As Nações Unidas, ao colocarem à disposição pessoal de gente como eu um brinquedo deste tipo, eu que decida o quero fazer com este bicho muito rápido e muito prestigiante, encontraram a maneira mais eficaz de nos escravizar. Quando se tem um jet à porta de casa, quem diz que não a todo o tipo de deslocações?
Sinto-me um escravo deste pássaro metálico.
E dos helicópteros.
Ontem e hoje, passei a minha vida fechado nestas coisas.
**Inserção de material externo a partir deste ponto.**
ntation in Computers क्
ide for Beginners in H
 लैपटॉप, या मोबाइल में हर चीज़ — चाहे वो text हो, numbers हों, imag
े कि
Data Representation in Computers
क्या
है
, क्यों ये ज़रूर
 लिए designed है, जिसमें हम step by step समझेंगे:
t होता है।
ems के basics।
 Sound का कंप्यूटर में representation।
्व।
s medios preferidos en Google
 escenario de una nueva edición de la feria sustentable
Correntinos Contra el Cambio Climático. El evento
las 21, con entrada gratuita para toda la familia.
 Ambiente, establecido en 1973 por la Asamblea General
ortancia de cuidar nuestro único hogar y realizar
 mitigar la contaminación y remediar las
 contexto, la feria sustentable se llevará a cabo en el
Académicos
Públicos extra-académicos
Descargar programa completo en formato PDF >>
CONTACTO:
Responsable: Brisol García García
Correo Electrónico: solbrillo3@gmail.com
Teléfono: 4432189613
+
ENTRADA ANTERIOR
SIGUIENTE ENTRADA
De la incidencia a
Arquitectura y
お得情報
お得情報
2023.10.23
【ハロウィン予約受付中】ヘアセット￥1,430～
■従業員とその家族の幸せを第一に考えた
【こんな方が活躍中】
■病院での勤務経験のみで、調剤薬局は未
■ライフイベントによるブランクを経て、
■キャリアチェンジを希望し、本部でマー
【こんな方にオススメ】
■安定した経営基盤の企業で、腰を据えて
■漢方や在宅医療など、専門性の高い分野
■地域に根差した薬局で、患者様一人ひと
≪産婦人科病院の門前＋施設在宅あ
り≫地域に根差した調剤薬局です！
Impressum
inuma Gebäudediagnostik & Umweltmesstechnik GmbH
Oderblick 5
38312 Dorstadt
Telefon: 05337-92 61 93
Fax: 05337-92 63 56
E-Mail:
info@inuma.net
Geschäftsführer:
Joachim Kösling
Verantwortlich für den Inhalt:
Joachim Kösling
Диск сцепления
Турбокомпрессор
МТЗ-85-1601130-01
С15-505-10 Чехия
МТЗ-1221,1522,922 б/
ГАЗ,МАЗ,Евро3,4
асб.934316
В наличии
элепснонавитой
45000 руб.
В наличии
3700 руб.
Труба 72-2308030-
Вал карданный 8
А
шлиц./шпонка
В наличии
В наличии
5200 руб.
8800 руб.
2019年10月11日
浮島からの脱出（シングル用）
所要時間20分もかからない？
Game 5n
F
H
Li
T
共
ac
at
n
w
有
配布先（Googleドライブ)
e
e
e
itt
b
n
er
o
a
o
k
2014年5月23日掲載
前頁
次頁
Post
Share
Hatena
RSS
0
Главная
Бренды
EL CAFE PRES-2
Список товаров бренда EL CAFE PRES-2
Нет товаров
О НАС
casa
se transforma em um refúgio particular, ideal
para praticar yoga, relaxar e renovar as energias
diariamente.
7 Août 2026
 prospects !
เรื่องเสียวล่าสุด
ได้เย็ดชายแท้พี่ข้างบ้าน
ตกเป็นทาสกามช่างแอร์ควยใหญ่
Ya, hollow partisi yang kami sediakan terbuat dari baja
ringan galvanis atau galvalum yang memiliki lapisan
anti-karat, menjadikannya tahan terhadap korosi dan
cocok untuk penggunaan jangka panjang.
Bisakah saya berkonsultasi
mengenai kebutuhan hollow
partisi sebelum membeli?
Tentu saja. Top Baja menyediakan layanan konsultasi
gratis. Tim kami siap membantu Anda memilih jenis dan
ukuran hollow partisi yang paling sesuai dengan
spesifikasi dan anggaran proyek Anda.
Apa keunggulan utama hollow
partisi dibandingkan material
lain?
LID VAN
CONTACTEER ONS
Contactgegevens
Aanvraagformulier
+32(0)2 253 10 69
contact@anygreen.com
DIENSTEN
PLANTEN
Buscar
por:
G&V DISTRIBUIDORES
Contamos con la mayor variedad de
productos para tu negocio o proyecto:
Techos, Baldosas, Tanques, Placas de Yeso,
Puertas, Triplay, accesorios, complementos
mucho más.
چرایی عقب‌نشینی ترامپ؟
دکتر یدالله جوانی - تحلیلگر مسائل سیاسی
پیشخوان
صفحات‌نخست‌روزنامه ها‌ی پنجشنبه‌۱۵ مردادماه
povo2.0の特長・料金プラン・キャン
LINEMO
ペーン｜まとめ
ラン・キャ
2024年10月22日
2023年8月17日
Voámos para Birao, passámos a noite na tenda que já revelei neste espaço, depois fomos de helico, esta manhã, para Haraze-Mangueigne e para Daha, zonas de refugiados, e já ao fim do dia, voltámos a Birao, voando sobre a parte desértica da RCA, numa zona infestada de rebeldes, para seguir depois para N'Djaména.
No voo de regresso, até os meus polícias morriam de sono.
Há quem diga que temos uma vida invejável. Que andamos por sítios onde mais ninguém, vindo de fora, põe os pés. Talvez. Não há, de facto, muita gente que ande por estas terras onde os tiros são o meio de comunicação mais usual. Mas o que me faz inveja, quando estou cansado como hoje, depois de muito andar, de falar com funcionários jovens das ONGs e da ONU, que vivem no meio de cobras, às dezenas, nas camas, nos lençóis, debaixo da mesa, nos corredores, nas latrinas, animais estranhos que congelam o sangue dos mais bravos, é a paz de alma que os meus amigos possuem, aí, pelas terras do Norte do mundo, quando se perdem nos shopping centres e nos Ikeas e pensam que os problemas do mundo são os definidos pelos Sócrates, Louçãs, Portas, Jerónimos e uns senhores de um partido que vive à deriva. Sem contar os alegres e mais, os sombrios do cavaco seco.
Permitam-me, por favor, que me sinta um pouco diferente, esta noite.
Era suposto ser um Domingo tranquilo. O céu estava de um azul sem manchas. Faz sonhar. Mesmo nestas terras. O harmatão, este ano, tem-nos poupado. Não tem havido a poeira no ar, habitual nesta estação. Os dias começam frescos, com cerca de 16 graus, aqui na capital do Chade, depois aquecem, vão aos trinta e cinco ou isso por aí à volta. Hoje era dia de escrever a minha prosa para a Visão desta semana. Tinha combinado que continuaria a reflectir sobre o terrorismo.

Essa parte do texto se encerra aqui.